Janice Erlbaum: Girlbomb: A Halfway Homeless Memoir
New York native Janice Erlbaum finally snapped and left home at 15 when her violent, creepy stepfather reconciled with her mother for the umpteenth time. But as Erlbaum notes in her memoir Girlbomb, whenever she told her story, listeners seemed vaguely disappointed over the lack of beatings or molestation. Somehow, because her problems weren't as bad as human experience gets, they were easy to slough aside. But in the wake of revelations about JT LeRoy and James Frey, when every memoir is a minefield of potential untruths, Erlbaum's is notable for its relative restraint. She lived in a shelter, but never on the street; she did every drug available, to the point of overdose, but never wound up in jail; she slept around, frantically seeking personal connections, but never wound up diseased or pregnant. While she warns that her debut book is "narrative nonfiction" with some details blurred or omitted, Girlbomb feels wrenchingly honest, if only because Erlbaum's experiences seem to sum up life among her peers rather than outdoing them all in misery.

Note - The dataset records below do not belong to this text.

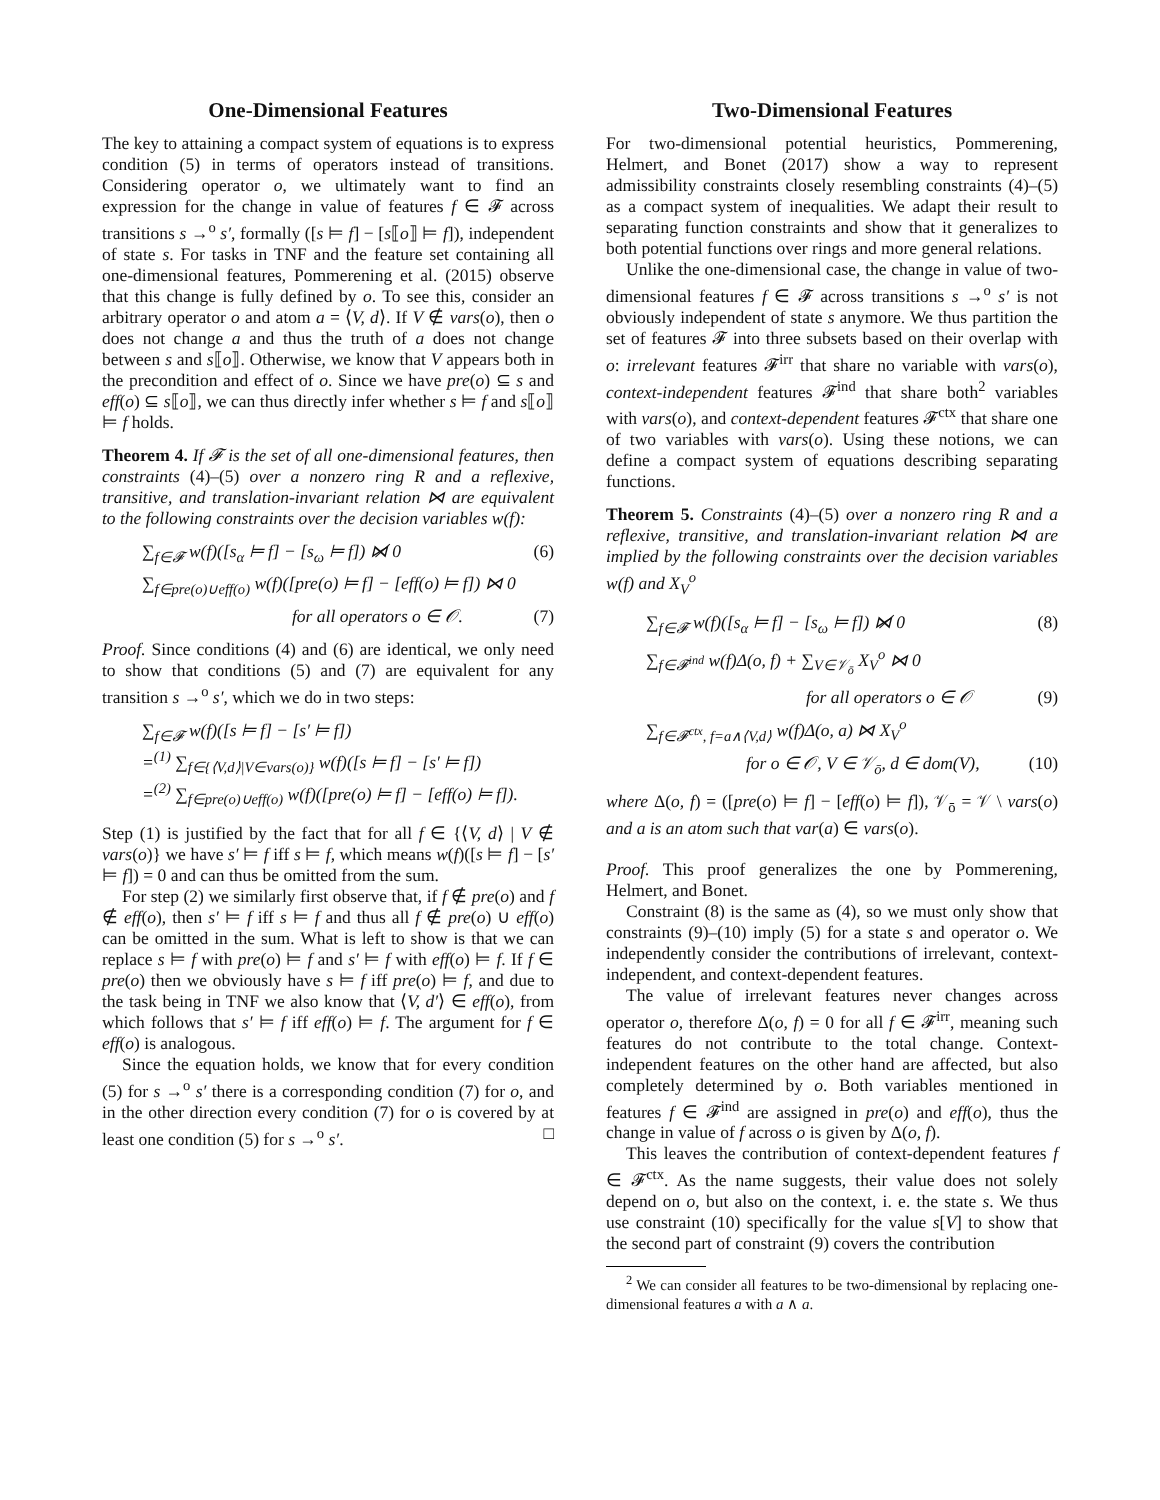One-Dimensional Features
The key to attaining a compact system of equations is to express condition (5) in terms of operators instead of transitions. Considering operator o, we ultimately want to find an expression for the change in value of features f ∈ 𝓕 across transitions s →<sup>o</sup> s′, formally ([s ⊨ f] − [s⟦o⟧ ⊨ f]), independent of state s. For tasks in TNF and the feature set containing all one-dimensional features, Pommerening et al. (2015) observe that this change is fully defined by o. To see this, consider an arbitrary operator o and atom a = ⟨V, d⟩. If V ∉ vars(o), then o does not change a and thus the truth of a does not change between s and s⟦o⟧. Otherwise, we know that V appears both in the precondition and effect of o. Since we have pre(o) ⊆ s and eff(o) ⊆ s⟦o⟧, we can thus directly infer whether s ⊨ f and s⟦o⟧ ⊨ f holds.
Theorem 4. If 𝓕 is the set of all one-dimensional features, then constraints (4)–(5) over a nonzero ring R and a reflexive, transitive, and translation-invariant relation ⋈ are equivalent to the following constraints over the decision variables w(f):
∑<sub>f∈𝓕</sub> w(f)([s<sub>α</sub> ⊨ f] − [s<sub>ω</sub> ⊨ f]) ⋈̸ 0 (6)
∑<sub>f∈pre(o)∪eff(o)</sub> w(f)([pre(o) ⊨ f] − [eff(o) ⊨ f]) ⋈ 0
for all operators o ∈ 𝒪. (7)
Proof. Since conditions (4) and (6) are identical, we only need to show that conditions (5) and (7) are equivalent for any transition s →<sup>o</sup> s′, which we do in two steps:
∑<sub>f∈𝓕</sub> w(f)([s ⊨ f] − [s′ ⊨ f])
=<sup>(1)</sup> ∑<sub>f∈{⟨V,d⟩|V∈vars(o)}</sub> w(f)([s ⊨ f] − [s′ ⊨ f])
=<sup>(2)</sup> ∑<sub>f∈pre(o)∪eff(o)</sub> w(f)([pre(o) ⊨ f] − [eff(o) ⊨ f]).
Step (1) is justified by the fact that for all f ∈ {⟨V, d⟩ | V ∉ vars(o)} we have s′ ⊨ f iff s ⊨ f, which means w(f)([s ⊨ f] − [s′ ⊨ f]) = 0 and can thus be omitted from the sum.
For step (2) we similarly first observe that, if f ∉ pre(o) and f ∉ eff(o), then s′ ⊨ f iff s ⊨ f and thus all f ∉ pre(o) ∪ eff(o) can be omitted in the sum. What is left to show is that we can replace s ⊨ f with pre(o) ⊨ f and s′ ⊨ f with eff(o) ⊨ f. If f ∈ pre(o) then we obviously have s ⊨ f iff pre(o) ⊨ f, and due to the task being in TNF we also know that ⟨V, d′⟩ ∈ eff(o), from which follows that s′ ⊨ f iff eff(o) ⊨ f. The argument for f ∈ eff(o) is analogous.
Since the equation holds, we know that for every condition (5) for s →<sup>o</sup> s′ there is a corresponding condition (7) for o, and in the other direction every condition (7) for o is covered by at least one condition (5) for s →<sup>o</sup> s′. □
Two-Dimensional Features
For two-dimensional potential heuristics, Pommerening, Helmert, and Bonet (2017) show a way to represent admissibility constraints closely resembling constraints (4)–(5) as a compact system of inequalities. We adapt their result to separating function constraints and show that it generalizes to both potential functions over rings and more general relations.
Unlike the one-dimensional case, the change in value of two-dimensional features f ∈ 𝓕 across transitions s →<sup>o</sup> s′ is not obviously independent of state s anymore. We thus partition the set of features 𝓕 into three subsets based on their overlap with o: irrelevant features 𝓕<sup>irr</sup> that share no variable with vars(o), context-independent features 𝓕<sup>ind</sup> that share both<sup>2</sup> variables with vars(o), and context-dependent features 𝓕<sup>ctx</sup> that share one of two variables with vars(o). Using these notions, we can define a compact system of equations describing separating functions.
Theorem 5. Constraints (4)–(5) over a nonzero ring R and a reflexive, transitive, and translation-invariant relation ⋈ are implied by the following constraints over the decision variables w(f) and X<sub>V</sub><sup>o</sup>
∑<sub>f∈𝓕</sub> w(f)([s<sub>α</sub> ⊨ f] − [s<sub>ω</sub> ⊨ f]) ⋈̸ 0 (8)
∑<sub>f∈𝓕<sup>ind</sup></sub> w(f)Δ(o, f) + ∑<sub>V∈𝒱<sub>ō</sub></sub> X<sub>V</sub><sup>o</sup> ⋈ 0
for all operators o ∈ 𝒪 (9)
∑<sub>f∈𝓕<sup>ctx</sup>, f=a∧⟨V,d⟩</sub> w(f)Δ(o, a) ⋈ X<sub>V</sub><sup>o</sup>
for o ∈ 𝒪, V ∈ 𝒱<sub>ō</sub>, d ∈ dom(V), (10)
where Δ(o, f) = ([pre(o) ⊨ f] − [eff(o) ⊨ f]), 𝒱<sub>ō</sub> = 𝒱 \ vars(o) and a is an atom such that var(a) ∈ vars(o).
Proof. This proof generalizes the one by Pommerening, Helmert, and Bonet.
Constraint (8) is the same as (4), so we must only show that constraints (9)–(10) imply (5) for a state s and operator o. We independently consider the contributions of irrelevant, context-independent, and context-dependent features.
The value of irrelevant features never changes across operator o, therefore Δ(o, f) = 0 for all f ∈ 𝓕<sup>irr</sup>, meaning such features do not contribute to the total change. Context-independent features on the other hand are affected, but also completely determined by o. Both variables mentioned in features f ∈ 𝓕<sup>ind</sup> are assigned in pre(o) and eff(o), thus the change in value of f across o is given by Δ(o, f).
This leaves the contribution of context-dependent features f ∈ 𝓕<sup>ctx</sup>. As the name suggests, their value does not solely depend on o, but also on the context, i. e. the state s. We thus use constraint (10) specifically for the value s[V] to show that the second part of constraint (9) covers the contribution
<sup>2</sup> We can consider all features to be two-dimensional by replacing one-dimensional features a with a ∧ a.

Girlbomb opens in 1984, when Erlbaum moved out, then backs up to cover her history—a blur of disappointment and loneliness as her mother endured a series of contentious relationships and bad matches, making and breaking promises that the next time would be better. When her stepfather returned yet again, Erlbaum moved into a Hell's Kitchen shelter where, as the only white girl, she was an immediate target for abuse. Girlbomb focuses on the details of the shelter lifestyle—boredom, hostility, instability, and above all a system that judged and condemned as much as it helped.
Erlbaum writes with the sophistication of her present age, but the in-the-moment perspective of her 15-year-old self, who doesn't understand why a boyfriend of three weeks wouldn't be eager to marry her, or why she continues screwing a guy who only cares about her when he can't have her. Girlbomb can be frustrating in this mode, as Erlbaum sabotages her life without providing any adult insight into the desires that drove her. Still, that opaqueness is true to its own moment, when Erlbaum didn't understand herself and couldn't see her own options. Simple curiosity over whether she'll ever figure it out, and where her troubled life will lead next, makes Girlbomb compulsively readable.